We haven't been there, but have been thinking about a weekend there. Let us know. Going to Ft Clinch this weekend


----------



## sleecjr (Mar 24, 2006)

fl_diesel said:


> Lee,
> 
> We haven't been there, but have been thinking about a weekend there. Let us know. Going to Ft Clinch this weekend


My neighbors go to ft clinch all of the time and love it. I have been there, but never camped there. Its nice. Make sure you take lots of pictures. Bring lots of fire wood!!!! For Us Florida folk its beyond COLD!


----------



## Not Yet (Dec 13, 2004)

Lee,

We always stayed at Anastasia SP when in the St Augunstine area. In fact my current signature is from there. No info in Favor ***** - sorry

J-


----------



## jjdmel (Jan 5, 2004)

We've stayed there a few times several years ago before we got the Outback. As I remember, the campground itself was small but nice- typical of most of the Florida State Parks that we've stayed at but there really wasn't much else to do at the park.

If you ever have a longer weekend, you might want to head up to Savannah. We like 2 parks up there- Skidaway Island and Fort McAllister and the drive up I-95 is very easy. 
Julie


----------



## sleecjr (Mar 24, 2006)

jjdmel said:


> We've stayed there a few times several years ago before we got the Outback. As I remember, the campground itself was small but nice- typical of most of the Florida State Parks that we've stayed at but there really wasn't much else to do at the park.
> 
> If you ever have a longer weekend, you might want to head up to Savannah. We like 2 parks up there- Skidaway Island and Fort McAllister and the drive up I-95 is very easy.
> Julie


Thanks i will check them out some time. I just wanna get away, see some wild life. So i think this will be fine. How were the roads in and out on the park. It looks like they are all sand. Also are the roads easy to get around with the trees? I have seen some parks that were very very tight.


----------



## jjdmel (Jan 5, 2004)

I'm sorry but I don't remember about the roads. Like I said, it was several years ago (sometimes I can't remember what happened yesterday) and we had a pop-up then so trees and tight spots wasn't such an issue. 
Julie


----------



## gator_back (Feb 7, 2007)

sleecjr said:


> Just booked this for a short trip the 25th-28th. Looks nice has any one been?


yes- went 2 weeks ago. Has long unpaved road leading to campground. Some sites are a little tight to get into. There isn't much to do, but we really enjoyed the peace and quiet. Took the kids fishing and walked some nature trails. As usual in the woods, watch the ticks on the children.


----------



## sleecjr (Mar 24, 2006)

gator_back said:


> Just booked this for a short trip the 25th-28th. Looks nice has any one been?


yes- went 2 weeks ago. Has long unpaved road leading to campground. Some sites are a little tight to get into.
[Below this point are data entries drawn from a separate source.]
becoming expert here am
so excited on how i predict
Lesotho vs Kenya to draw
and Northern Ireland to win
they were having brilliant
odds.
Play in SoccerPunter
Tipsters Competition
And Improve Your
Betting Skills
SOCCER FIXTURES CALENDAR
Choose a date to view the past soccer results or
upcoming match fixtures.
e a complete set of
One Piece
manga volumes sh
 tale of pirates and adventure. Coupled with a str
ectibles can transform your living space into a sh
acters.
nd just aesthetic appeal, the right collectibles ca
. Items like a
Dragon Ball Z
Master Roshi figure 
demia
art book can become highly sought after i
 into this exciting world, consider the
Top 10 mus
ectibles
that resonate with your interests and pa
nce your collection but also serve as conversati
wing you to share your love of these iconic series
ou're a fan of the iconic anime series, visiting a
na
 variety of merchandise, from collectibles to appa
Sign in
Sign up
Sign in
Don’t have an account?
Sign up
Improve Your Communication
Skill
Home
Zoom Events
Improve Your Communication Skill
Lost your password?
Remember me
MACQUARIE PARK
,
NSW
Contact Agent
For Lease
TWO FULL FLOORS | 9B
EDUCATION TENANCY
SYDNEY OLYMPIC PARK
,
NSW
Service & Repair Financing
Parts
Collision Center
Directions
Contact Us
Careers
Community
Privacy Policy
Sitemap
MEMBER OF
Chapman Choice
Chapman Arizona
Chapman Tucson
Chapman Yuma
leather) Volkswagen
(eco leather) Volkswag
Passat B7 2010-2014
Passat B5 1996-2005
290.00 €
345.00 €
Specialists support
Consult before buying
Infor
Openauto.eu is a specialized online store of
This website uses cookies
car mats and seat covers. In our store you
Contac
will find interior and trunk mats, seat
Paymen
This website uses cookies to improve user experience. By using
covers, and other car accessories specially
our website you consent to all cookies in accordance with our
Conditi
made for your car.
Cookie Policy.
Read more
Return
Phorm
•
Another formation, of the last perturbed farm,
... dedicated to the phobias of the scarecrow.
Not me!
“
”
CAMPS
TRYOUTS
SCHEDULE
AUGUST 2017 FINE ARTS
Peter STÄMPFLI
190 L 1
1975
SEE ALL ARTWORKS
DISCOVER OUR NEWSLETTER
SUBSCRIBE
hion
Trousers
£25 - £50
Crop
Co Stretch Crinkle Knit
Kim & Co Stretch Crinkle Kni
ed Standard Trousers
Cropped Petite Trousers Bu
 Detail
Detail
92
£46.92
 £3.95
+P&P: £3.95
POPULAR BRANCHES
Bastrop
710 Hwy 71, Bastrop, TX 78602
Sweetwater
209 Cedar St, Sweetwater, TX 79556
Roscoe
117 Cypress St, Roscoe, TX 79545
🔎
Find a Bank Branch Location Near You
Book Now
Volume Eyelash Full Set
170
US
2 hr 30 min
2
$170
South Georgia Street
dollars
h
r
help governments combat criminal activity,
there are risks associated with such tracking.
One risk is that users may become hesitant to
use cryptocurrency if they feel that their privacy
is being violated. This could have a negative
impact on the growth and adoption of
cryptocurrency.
There isn't much to do, but we really enjoyed the peace and quiet. Took the kids fishing and walked some nature trails. As usual in the woods, watch the ticks on the children.
[/quote]

I went today and looked. No Way could i get a 31rqs into site 10!!!!







Most of the sites were very tight. There were a few that would be ok, but not many for me. It does look like a nice place though.. very Quiet.


----------